- EXERCISE BRIEF: Reproduce exactly, and only, the lines of the material below running from the line bearing "Nickel single mating" through the line bearing "Journal of New Vision in Educational Research". Leave any pictures out.

Start of Block

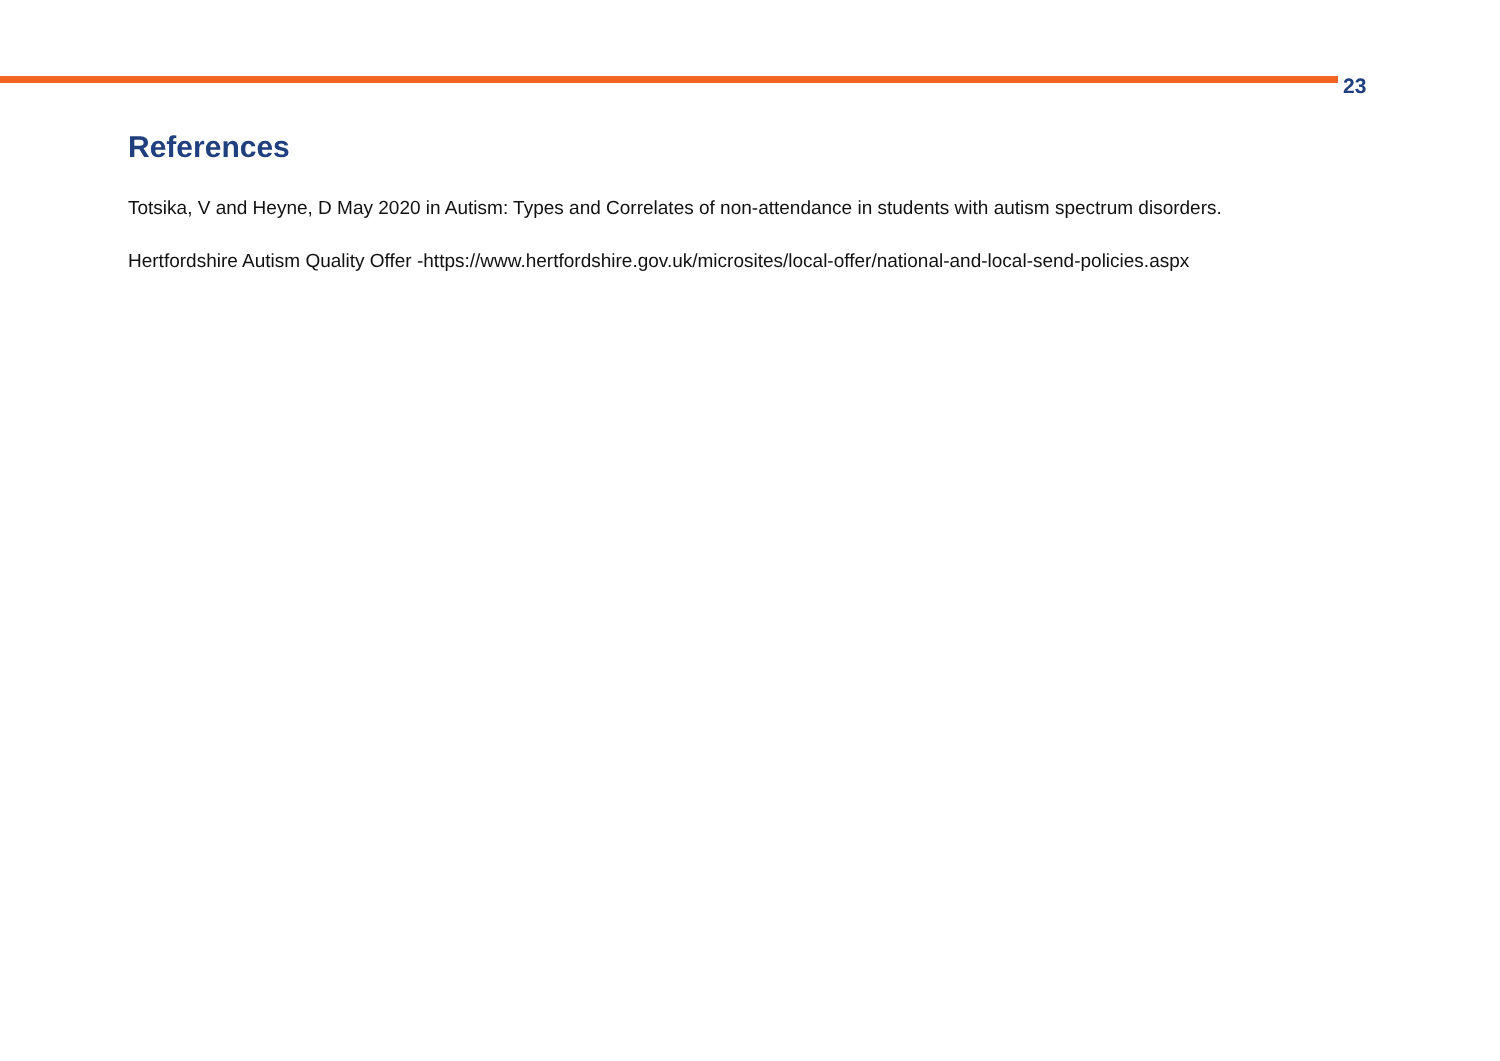23
References
Totsika, V and Heyne, D May 2020 in Autism: Types and Correlates of non-attendance in students with autism spectrum disorders.
Hertfordshire Autism Quality Offer -https://www.hertfordshire.gov.uk/microsites/local-offer/national-and-local-send-policies.aspx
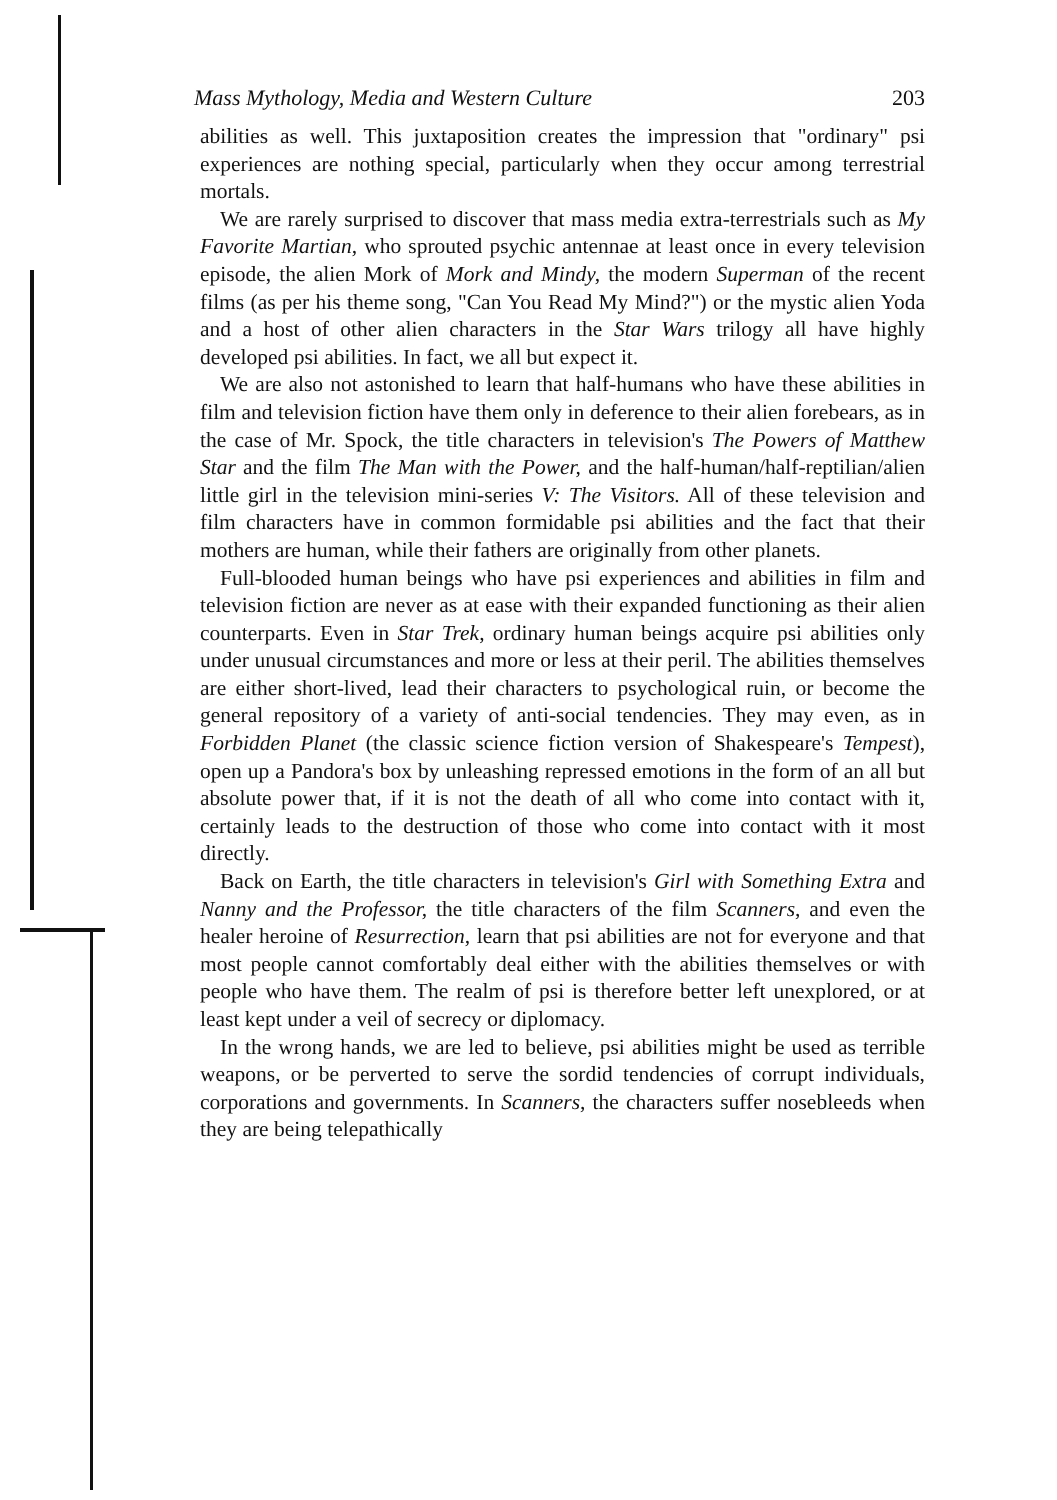Mass Mythology, Media and Western Culture 203
abilities as well. This juxtaposition creates the impression that "ordinary" psi experiences are nothing special, particularly when they occur among terrestrial mortals.
We are rarely surprised to discover that mass media extra-terrestrials such as My Favorite Martian, who sprouted psychic antennae at least once in every television episode, the alien Mork of Mork and Mindy, the modern Superman of the recent films (as per his theme song, "Can You Read My Mind?") or the mystic alien Yoda and a host of other alien characters in the Star Wars trilogy all have highly developed psi abilities. In fact, we all but expect it.
We are also not astonished to learn that half-humans who have these abilities in film and television fiction have them only in deference to their alien forebears, as in the case of Mr. Spock, the title characters in television's The Powers of Matthew Star and the film The Man with the Power, and the half-human/half-reptilian/alien little girl in the television mini-series V: The Visitors. All of these television and film characters have in common formidable psi abilities and the fact that their mothers are human, while their fathers are originally from other planets.
Full-blooded human beings who have psi experiences and abilities in film and television fiction are never as at ease with their expanded functioning as their alien counterparts. Even in Star Trek, ordinary human beings acquire psi abilities only under unusual circumstances and more or less at their peril. The abilities themselves are either short-lived, lead their characters to psychological ruin, or become the general repository of a variety of anti-social tendencies. They may even, as in Forbidden Planet (the classic science fiction version of Shakespeare's Tempest), open up a Pandora's box by unleashing repressed emotions in the form of an all but absolute power that, if it is not the death of all who come into contact with it, certainly leads to the destruction of those who come into contact with it most directly.
Back on Earth, the title characters in television's Girl with Something Extra and Nanny and the Professor, the title characters of the film Scanners, and even the healer heroine of Resurrection, learn that psi abilities are not for everyone and that most people cannot comfortably deal either with the abilities themselves or with people who have them. The realm of psi is therefore better left unexplored, or at least kept under a veil of secrecy or diplomacy.
In the wrong hands, we are led to believe, psi abilities might be used as terrible weapons, or be perverted to serve the sordid tendencies of corrupt individuals, corporations and governments. In Scanners, the characters suffer nosebleeds when they are being telepathically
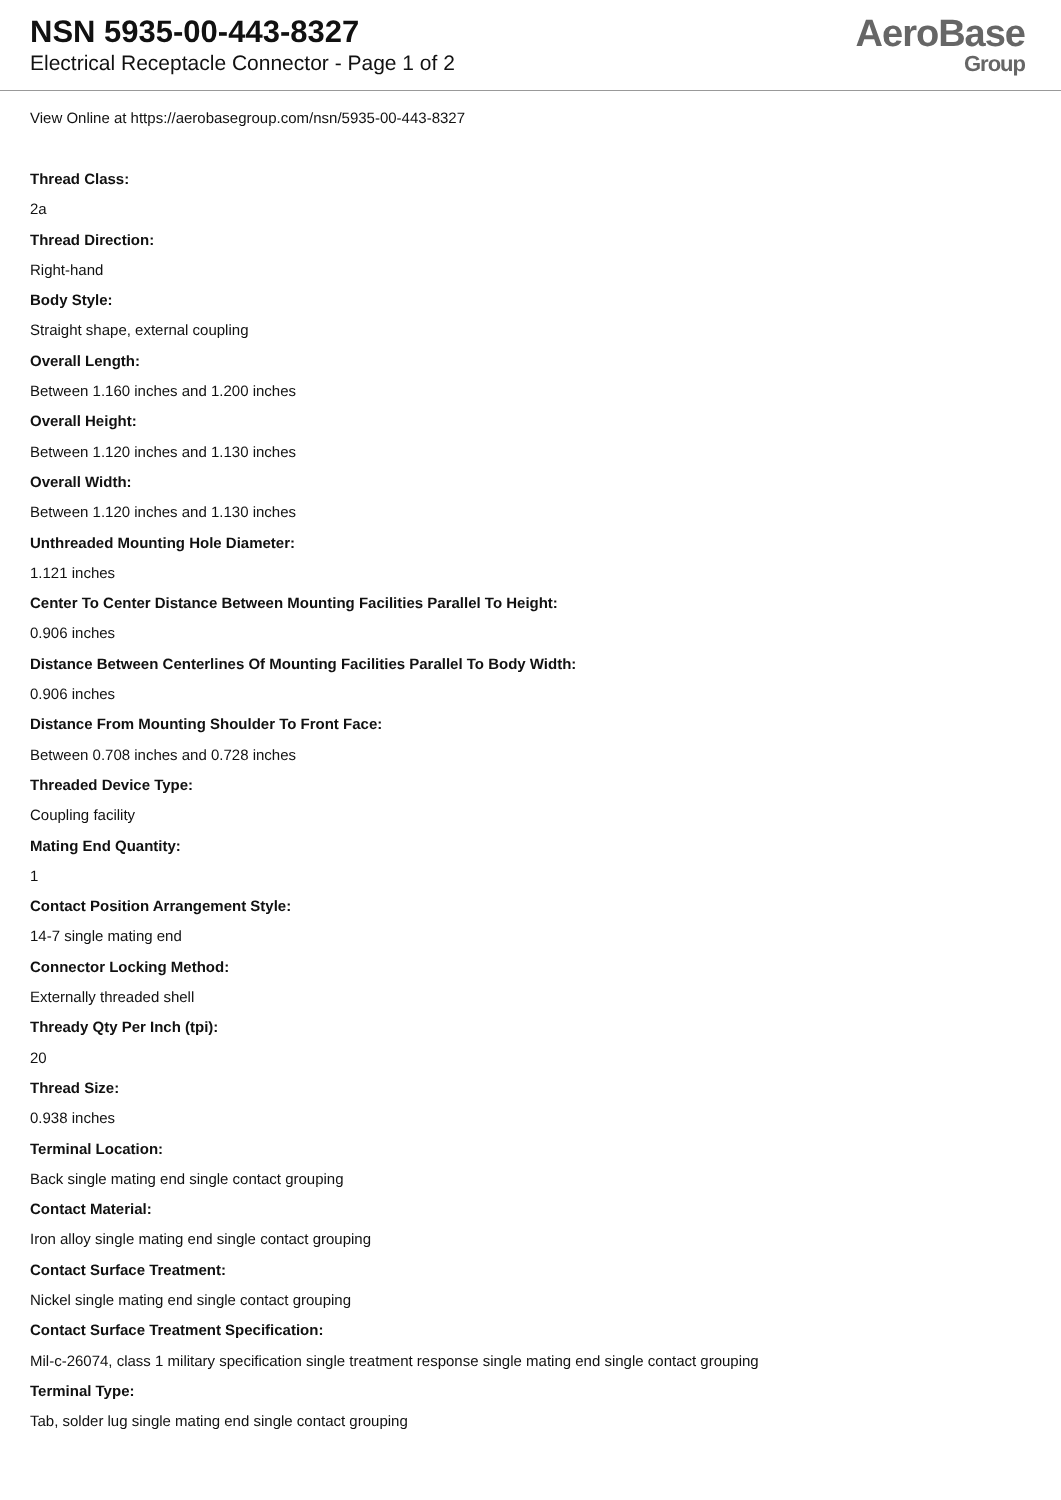NSN 5935-00-443-8327
Electrical Receptacle Connector - Page 1 of 2
AeroBase
Group
View Online at https://aerobasegroup.com/nsn/5935-00-443-8327
Thread Class:
2a
Thread Direction:
Right-hand
Body Style:
Straight shape, external coupling
Overall Length:
Between 1.160 inches and 1.200 inches
Overall Height:
Between 1.120 inches and 1.130 inches
Overall Width:
Between 1.120 inches and 1.130 inches
Unthreaded Mounting Hole Diameter:
1.121 inches
Center To Center Distance Between Mounting Facilities Parallel To Height:
0.906 inches
Distance Between Centerlines Of Mounting Facilities Parallel To Body Width:
0.906 inches
Distance From Mounting Shoulder To Front Face:
Between 0.708 inches and 0.728 inches
Threaded Device Type:
Coupling facility
Mating End Quantity:
1
Contact Position Arrangement Style:
14-7 single mating end
Connector Locking Method:
Externally threaded shell
Thready Qty Per Inch (tpi):
20
Thread Size:
0.938 inches
Terminal Location:
Back single mating end single contact grouping
Contact Material:
Iron alloy single mating end single contact grouping
Contact Surface Treatment:
Nickel single mating end single contact grouping
Contact Surface Treatment Specification:
Mil-c-26074, class 1 military specification single treatment response single mating end single contact grouping
Terminal Type:
Tab, solder lug single mating end single contact grouping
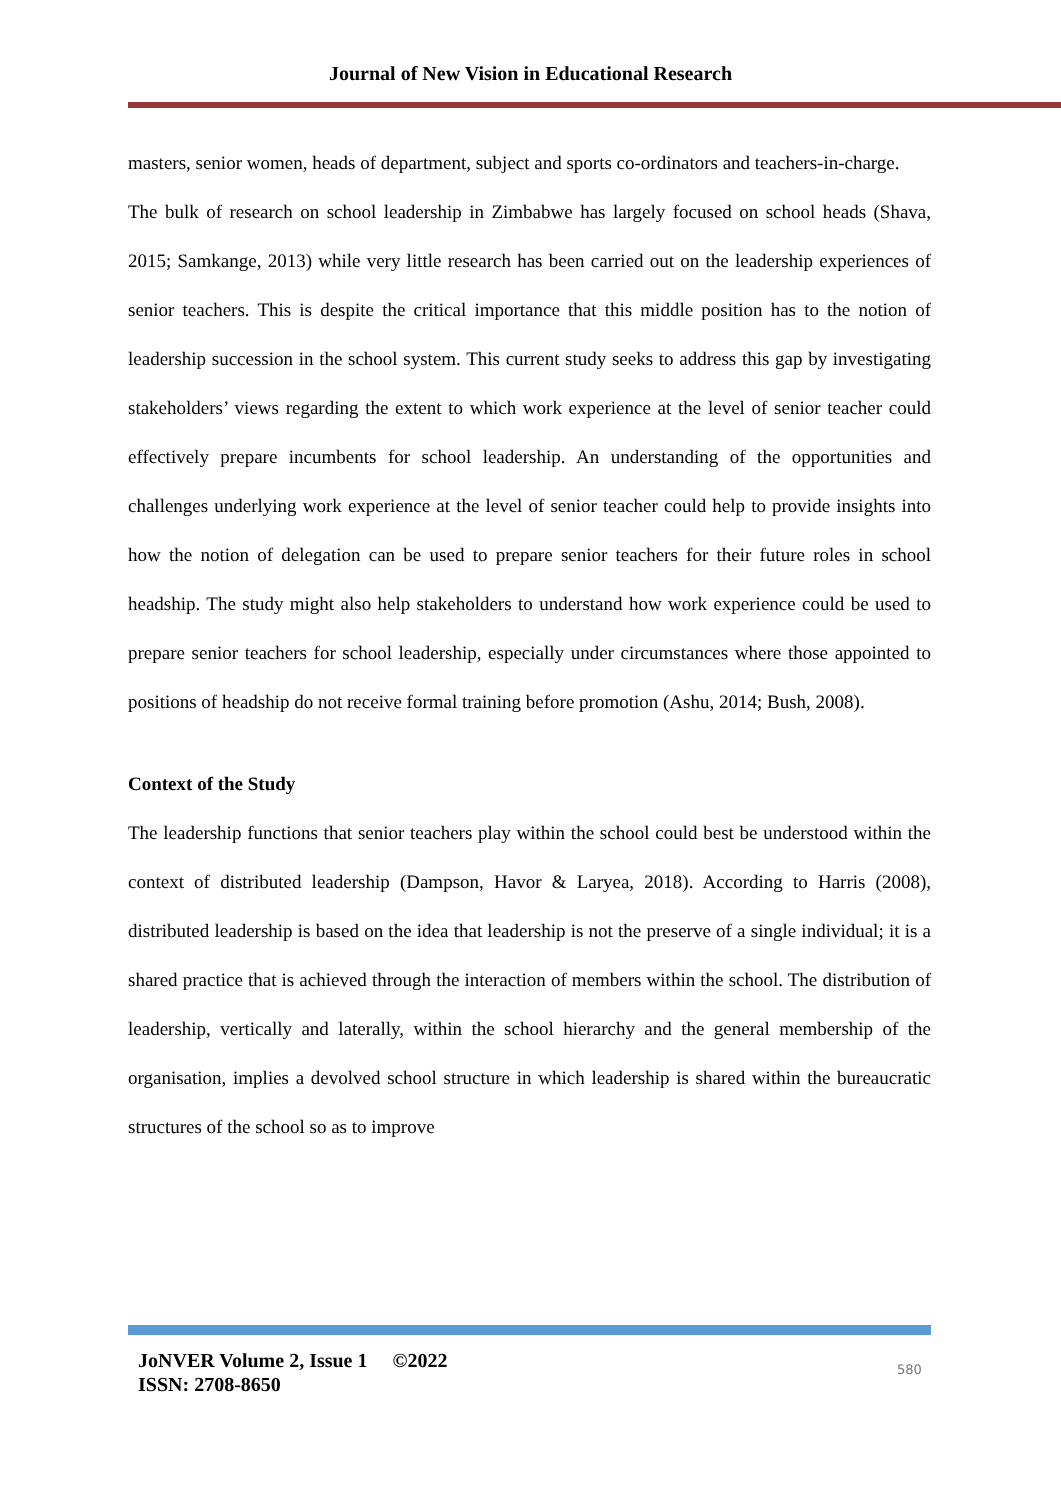Journal of New Vision in Educational Research
masters, senior women, heads of department, subject and sports co-ordinators and teachers-in-charge.
The bulk of research on school leadership in Zimbabwe has largely focused on school heads (Shava, 2015; Samkange, 2013) while very little research has been carried out on the leadership experiences of senior teachers. This is despite the critical importance that this middle position has to the notion of leadership succession in the school system. This current study seeks to address this gap by investigating stakeholders’ views regarding the extent to which work experience at the level of senior teacher could effectively prepare incumbents for school leadership. An understanding of the opportunities and challenges underlying work experience at the level of senior teacher could help to provide insights into how the notion of delegation can be used to prepare senior teachers for their future roles in school headship. The study might also help stakeholders to understand how work experience could be used to prepare senior teachers for school leadership, especially under circumstances where those appointed to positions of headship do not receive formal training before promotion (Ashu, 2014; Bush, 2008).
Context of the Study
The leadership functions that senior teachers play within the school could best be understood within the context of distributed leadership (Dampson, Havor & Laryea, 2018). According to Harris (2008), distributed leadership is based on the idea that leadership is not the preserve of a single individual; it is a shared practice that is achieved through the interaction of members within the school. The distribution of leadership, vertically and laterally, within the school hierarchy and the general membership of the organisation, implies a devolved school structure in which leadership is shared within the bureaucratic structures of the school so as to improve
JoNVER Volume 2, Issue 1 ©2022
ISSN: 2708-8650
580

End of Block

- ANSWER TO THE PROBLEM:
Nickel single mating end single contact grouping
Contact Surface Treatment Specification:
Mil-c-26074, class 1 military specification single treatment response single mating end single contact grouping
Terminal Type:
Tab, solder lug single mating end single contact grouping
Journal of New Vision in Educational Research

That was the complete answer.